How Small Companies Can Profit From Big Data

Posted by Joanna Conti on August 14, 2014 in Data Analytics

 

Despite all the hype that big data is getting recently, small or mid-sized companies tend to think that big data is a game they’re too small to play.  Nothing could be further from the truth.

The pay-off for small companies who use data analytics to improve their bottom line can be huge.  McKinsey estimates that a retailer embracing big data can potentially increase its operating margin by more than 60%! 

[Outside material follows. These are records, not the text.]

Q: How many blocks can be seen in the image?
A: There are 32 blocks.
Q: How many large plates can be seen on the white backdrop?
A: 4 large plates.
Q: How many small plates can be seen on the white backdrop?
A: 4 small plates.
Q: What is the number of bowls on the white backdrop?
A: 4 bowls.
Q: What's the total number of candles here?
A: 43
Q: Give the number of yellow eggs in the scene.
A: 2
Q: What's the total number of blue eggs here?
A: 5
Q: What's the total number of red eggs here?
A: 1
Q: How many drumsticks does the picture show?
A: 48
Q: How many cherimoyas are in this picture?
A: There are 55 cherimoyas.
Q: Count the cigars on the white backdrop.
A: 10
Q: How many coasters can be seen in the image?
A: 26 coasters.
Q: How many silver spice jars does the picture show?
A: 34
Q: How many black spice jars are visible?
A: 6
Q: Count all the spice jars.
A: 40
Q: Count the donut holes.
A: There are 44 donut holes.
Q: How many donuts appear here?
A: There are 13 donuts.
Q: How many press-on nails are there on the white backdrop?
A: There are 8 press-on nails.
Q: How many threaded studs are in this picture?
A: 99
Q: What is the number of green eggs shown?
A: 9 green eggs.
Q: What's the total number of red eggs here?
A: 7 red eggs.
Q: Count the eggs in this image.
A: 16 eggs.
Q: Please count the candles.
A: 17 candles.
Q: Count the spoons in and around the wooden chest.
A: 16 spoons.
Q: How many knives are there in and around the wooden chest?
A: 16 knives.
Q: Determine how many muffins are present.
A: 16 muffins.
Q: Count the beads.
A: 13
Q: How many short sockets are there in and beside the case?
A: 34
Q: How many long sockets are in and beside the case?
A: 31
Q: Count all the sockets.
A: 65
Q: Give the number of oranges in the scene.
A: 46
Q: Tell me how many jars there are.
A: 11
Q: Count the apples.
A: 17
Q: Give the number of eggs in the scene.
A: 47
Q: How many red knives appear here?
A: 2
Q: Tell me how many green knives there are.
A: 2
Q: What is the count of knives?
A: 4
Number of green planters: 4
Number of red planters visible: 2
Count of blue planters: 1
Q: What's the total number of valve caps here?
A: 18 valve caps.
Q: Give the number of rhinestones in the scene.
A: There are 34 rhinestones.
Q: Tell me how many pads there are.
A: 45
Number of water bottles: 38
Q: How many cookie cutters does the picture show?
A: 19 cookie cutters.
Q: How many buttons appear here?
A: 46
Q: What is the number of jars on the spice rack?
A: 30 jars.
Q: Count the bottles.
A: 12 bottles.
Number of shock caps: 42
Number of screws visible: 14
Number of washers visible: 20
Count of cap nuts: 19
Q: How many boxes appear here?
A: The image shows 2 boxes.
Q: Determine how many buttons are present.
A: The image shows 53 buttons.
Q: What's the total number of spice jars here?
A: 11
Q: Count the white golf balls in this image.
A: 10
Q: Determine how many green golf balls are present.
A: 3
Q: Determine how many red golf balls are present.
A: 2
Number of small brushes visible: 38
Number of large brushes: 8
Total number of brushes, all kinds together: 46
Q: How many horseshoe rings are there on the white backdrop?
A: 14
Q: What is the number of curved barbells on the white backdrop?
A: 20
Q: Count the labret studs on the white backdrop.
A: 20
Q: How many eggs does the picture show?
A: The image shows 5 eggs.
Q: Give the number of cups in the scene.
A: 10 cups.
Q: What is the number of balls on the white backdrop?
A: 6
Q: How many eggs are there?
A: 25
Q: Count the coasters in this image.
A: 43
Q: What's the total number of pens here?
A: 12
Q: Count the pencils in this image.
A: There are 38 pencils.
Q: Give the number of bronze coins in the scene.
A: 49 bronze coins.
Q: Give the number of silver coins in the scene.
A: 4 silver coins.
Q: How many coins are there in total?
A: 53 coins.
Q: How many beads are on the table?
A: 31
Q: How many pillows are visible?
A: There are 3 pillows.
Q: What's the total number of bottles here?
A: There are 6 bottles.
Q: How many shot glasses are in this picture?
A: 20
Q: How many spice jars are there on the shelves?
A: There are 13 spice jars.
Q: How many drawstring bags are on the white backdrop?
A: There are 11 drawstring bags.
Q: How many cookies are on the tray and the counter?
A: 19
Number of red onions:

The first thing small businesses considering investing in data analytics need to figure out is where to start.  Rather than designing a complicated program to answer every possible question under the sun, small businesses should start by focusing on one or two areas where they’re most likely to get a big return on their investment.  For many industries, using data analytics to personalize product offerings or cut costs are good starting points.  Could your company benefit from duplicating one of these success stories?
 

Personalize Your Offerings

  • By integrating customer purchase histories with demographic information, even a small marketer or retail establishment can develop specific offers more likely to appeal to certain customers.  Williams-Sonoma, for example, has found that targeted emails obtain 10 to 18 times higher response rates than untargeted emails.
  • The Point Defiance Zoo & Aquarium increased online ticket sales by 771% over two years by offering time-limited deals in the late evening or early-morning hours when parents are typically online planning their family’s weekend.
  • As much as 30% of Amazon’s sales come from recommending other products a customer might want to purchase based upon analyzing purchase history, preference, and demographic information.
  • Karma Couture, an upscale resale boutique in Rhode Island, found that implementing a Swipely customer loyalty program allowed them to reward customers for bigger purchases and provided a wealth of information about the customers accounting for the majority of their profits.
     

Cut Costs

  • Twiddy & Company, a realty company on the Outer Banks, was able to increase rental bookings by adjusting weekly rental prices to reflect historical demand.  In addition, they were able to reduce maintenance costs by 15% by comparing charges for its 1,200 vendors.
  • By combining point-of-sale data, labor metrics and financial information in one application, The Spiller Group has been able to cut labor costs by 10% at their three Dallas restaurants.
  • Roofing contractors can now identify customers who might need a new roof and estimate roof replacement costs without leaving their office by analyzing aerial images and roofing measurements developed using Google Earth data.

A Bain & Co. study of over 400 large companies found that those with advanced analytics capabilities are outperforming competitors by wide margins.   The sooner your company joins the data revolution, the quicker you will be able to enjoy the benefits of increased sales and reduced costs.